Reviews

Snow White & the Seven Dwarfs (Stevenage, Gordon Craig Theatre)

The new version of Snow White and the Seven Dwarfs by Chris Jordan and Ian Marr has enough elements familiar from the Disney animated classic to please the traditionalists (and small children can be even more traditionalist than their elders!) with some quite clever up-dating. The two principals – Katie Rowley-Jones in the title role and Daniel Boys as Prince Simon – have good voices and engaging personalities; you feel that they hardly need Fairy Goodapple (Clare Rickard as a very Mummerset sprite) to keep them on the path to eventual wedded bliss.

But it is Sue Holderness as the most boo-able of Wicked Queens and Paul Laidlaw as Dame Dolores Dingbat (aka Dolly) who dominate the evening. Holderness can put over a song-and-dance number with the same assuredness as she consults her magic mirror and carries out her various felonies. Laidlaw, who also directs, is a warm Dame, snapping in and out of a fine array of costumes and dragging up nicely for the show-stopping “Diamonds are a girl’s best friend” number. Chris Clarkson is Herbie, the vegetarian huntsman and Dolly’s hapless son.

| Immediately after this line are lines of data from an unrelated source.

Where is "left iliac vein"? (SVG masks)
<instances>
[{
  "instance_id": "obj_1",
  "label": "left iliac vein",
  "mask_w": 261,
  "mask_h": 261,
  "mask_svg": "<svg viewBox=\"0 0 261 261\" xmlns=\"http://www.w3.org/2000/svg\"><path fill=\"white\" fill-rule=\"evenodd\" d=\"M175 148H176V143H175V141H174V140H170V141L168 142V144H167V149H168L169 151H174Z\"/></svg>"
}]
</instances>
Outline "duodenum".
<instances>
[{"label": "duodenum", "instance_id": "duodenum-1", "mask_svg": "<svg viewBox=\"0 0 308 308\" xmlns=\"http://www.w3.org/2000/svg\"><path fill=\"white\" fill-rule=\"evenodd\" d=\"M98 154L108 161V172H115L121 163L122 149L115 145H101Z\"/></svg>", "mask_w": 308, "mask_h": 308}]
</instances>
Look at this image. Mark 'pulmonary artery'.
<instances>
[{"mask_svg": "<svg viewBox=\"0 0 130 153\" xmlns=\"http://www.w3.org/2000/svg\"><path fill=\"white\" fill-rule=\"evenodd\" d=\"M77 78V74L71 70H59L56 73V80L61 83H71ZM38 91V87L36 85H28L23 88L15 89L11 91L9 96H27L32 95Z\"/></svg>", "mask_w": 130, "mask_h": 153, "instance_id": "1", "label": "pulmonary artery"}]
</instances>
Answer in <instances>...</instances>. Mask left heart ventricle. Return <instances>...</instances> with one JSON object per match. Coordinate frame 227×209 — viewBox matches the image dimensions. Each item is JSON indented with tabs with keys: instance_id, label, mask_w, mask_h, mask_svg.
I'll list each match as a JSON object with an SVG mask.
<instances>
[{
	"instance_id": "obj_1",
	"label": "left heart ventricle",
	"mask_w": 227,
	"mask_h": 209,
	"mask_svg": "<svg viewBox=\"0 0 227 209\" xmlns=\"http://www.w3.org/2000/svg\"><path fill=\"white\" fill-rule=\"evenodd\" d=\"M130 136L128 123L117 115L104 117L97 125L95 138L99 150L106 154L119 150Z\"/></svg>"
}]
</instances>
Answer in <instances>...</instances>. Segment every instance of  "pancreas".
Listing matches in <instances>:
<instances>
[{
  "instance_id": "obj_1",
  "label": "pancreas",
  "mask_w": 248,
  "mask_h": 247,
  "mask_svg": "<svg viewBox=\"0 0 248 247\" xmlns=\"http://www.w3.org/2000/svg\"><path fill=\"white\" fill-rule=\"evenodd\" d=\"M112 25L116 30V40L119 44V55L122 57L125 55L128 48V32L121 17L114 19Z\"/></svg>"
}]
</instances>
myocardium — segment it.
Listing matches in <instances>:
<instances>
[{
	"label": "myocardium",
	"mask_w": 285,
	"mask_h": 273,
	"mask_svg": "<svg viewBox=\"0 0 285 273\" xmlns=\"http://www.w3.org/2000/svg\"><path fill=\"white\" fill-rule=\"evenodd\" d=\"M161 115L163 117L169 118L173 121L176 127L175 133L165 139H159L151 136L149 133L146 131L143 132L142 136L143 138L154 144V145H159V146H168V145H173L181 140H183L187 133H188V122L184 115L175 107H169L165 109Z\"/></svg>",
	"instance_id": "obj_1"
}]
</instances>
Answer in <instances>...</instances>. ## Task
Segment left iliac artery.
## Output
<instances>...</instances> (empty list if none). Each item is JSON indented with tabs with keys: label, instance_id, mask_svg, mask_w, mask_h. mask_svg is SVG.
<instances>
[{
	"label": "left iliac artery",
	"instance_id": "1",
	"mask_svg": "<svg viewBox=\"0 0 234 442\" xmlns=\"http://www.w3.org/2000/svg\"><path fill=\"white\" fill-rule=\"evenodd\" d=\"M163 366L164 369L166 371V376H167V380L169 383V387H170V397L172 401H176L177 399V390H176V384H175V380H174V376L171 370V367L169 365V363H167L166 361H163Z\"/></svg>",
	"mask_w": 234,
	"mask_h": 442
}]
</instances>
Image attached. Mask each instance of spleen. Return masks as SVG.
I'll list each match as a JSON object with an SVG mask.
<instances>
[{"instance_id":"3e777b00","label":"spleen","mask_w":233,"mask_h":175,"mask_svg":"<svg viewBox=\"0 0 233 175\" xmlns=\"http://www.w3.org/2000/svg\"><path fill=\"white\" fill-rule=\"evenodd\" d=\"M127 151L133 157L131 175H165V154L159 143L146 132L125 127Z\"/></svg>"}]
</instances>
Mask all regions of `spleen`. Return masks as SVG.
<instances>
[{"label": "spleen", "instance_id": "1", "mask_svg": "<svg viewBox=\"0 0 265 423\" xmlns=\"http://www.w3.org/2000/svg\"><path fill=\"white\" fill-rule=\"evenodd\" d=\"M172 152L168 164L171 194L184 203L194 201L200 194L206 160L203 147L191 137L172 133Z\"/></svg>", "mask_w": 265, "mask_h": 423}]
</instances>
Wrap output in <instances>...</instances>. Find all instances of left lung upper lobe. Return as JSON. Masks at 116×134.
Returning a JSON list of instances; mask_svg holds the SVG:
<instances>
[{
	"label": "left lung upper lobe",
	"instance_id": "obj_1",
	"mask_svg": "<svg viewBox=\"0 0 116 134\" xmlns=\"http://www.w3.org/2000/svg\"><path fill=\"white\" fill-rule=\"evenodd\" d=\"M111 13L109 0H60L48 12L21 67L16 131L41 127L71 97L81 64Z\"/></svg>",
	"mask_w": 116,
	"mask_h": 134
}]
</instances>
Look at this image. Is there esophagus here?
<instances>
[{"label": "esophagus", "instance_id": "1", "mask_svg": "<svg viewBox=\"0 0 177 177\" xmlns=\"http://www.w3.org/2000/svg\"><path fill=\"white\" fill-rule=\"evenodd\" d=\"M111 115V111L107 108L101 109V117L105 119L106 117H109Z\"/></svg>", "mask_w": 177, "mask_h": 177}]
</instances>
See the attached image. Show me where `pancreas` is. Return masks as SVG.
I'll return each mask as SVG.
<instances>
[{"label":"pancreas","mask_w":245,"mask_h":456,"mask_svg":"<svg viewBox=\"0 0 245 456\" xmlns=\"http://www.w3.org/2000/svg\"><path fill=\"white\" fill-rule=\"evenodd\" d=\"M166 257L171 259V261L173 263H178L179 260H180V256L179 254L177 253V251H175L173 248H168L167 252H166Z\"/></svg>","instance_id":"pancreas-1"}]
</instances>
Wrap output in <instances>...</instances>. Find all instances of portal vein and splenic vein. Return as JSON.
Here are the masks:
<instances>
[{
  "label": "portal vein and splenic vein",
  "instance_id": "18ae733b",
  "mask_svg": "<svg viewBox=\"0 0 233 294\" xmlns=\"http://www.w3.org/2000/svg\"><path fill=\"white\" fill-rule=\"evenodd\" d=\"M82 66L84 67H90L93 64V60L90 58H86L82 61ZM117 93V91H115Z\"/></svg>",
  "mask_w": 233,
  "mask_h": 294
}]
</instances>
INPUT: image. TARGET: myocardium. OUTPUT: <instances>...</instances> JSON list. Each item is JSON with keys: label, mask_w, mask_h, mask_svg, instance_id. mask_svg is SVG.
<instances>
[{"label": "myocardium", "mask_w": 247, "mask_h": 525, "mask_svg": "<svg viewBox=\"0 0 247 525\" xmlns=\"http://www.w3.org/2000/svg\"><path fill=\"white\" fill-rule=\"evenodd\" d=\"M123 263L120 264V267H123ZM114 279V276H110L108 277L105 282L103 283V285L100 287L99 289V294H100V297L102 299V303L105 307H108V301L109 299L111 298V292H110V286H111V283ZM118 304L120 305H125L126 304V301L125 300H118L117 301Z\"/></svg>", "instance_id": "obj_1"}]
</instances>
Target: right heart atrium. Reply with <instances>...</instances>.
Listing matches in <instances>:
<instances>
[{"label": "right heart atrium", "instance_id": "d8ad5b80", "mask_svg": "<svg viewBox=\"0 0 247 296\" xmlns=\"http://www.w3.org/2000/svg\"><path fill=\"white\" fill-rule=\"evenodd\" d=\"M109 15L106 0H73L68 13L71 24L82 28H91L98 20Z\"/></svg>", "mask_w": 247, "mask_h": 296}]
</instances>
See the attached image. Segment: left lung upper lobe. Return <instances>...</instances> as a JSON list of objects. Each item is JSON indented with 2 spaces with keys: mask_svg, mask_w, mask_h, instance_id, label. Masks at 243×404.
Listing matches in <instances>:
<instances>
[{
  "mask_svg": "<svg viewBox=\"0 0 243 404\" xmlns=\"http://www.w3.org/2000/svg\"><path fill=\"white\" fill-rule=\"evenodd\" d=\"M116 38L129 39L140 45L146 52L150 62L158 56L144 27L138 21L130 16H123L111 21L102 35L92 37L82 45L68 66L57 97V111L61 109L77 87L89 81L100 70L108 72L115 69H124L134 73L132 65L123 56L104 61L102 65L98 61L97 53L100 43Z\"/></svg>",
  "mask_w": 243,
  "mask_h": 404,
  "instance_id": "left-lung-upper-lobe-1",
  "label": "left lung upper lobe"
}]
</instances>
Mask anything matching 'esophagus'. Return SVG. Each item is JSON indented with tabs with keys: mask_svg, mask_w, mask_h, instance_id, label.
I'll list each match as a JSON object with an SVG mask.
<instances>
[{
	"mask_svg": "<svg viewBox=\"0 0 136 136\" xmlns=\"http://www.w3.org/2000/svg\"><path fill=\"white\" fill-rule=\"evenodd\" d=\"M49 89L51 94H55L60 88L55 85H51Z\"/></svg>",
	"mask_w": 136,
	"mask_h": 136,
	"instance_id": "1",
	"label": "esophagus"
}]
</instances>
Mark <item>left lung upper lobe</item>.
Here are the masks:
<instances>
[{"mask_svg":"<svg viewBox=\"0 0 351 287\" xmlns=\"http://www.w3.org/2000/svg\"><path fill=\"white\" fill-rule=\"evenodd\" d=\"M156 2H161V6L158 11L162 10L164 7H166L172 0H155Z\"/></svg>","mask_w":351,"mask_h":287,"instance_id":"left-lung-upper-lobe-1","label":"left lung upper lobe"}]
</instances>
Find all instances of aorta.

Some of the favourite elements of panto are there – the kitchen scene, the McGuffin in the corner, the song-sheet, “it’s behind you!” and so on, but they never last long enough to distract from the actual story. The Magnificent Seven play Snow White’s small helpers with a very funny Dad’s Army routine and look like a shoal of miniature Henry VIIIs for the walk-down. The sets, both full-stage and against painted drops, look good with some excellent effects and the costumes are in attractive colours, predominantly greens and purple with crimson and gold for the finale.